*** Opening of Exercise data ***
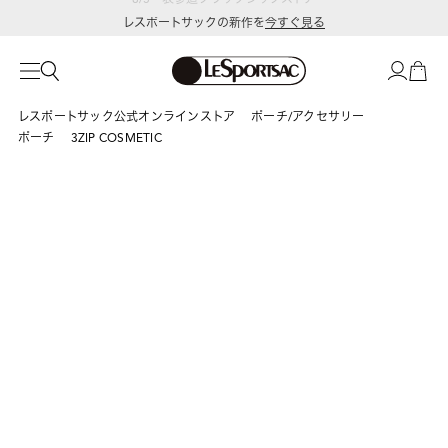
レスポートサックの新作を
今すぐ見る
レスポートサック公式オンラインストア
ポーチ/アクセサリー
ポーチ
3ZIP COSMETIC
*** Close of Exercise data ***
### Work instruction
Every line in the records is to be retyped exactly as it stands; the pictures stay out.

### Reply to the task
レスポートサックの新作を
今すぐ見る
レスポートサック公式オンラインストア
ポーチ/アクセサリー
ポーチ
3ZIP COSMETIC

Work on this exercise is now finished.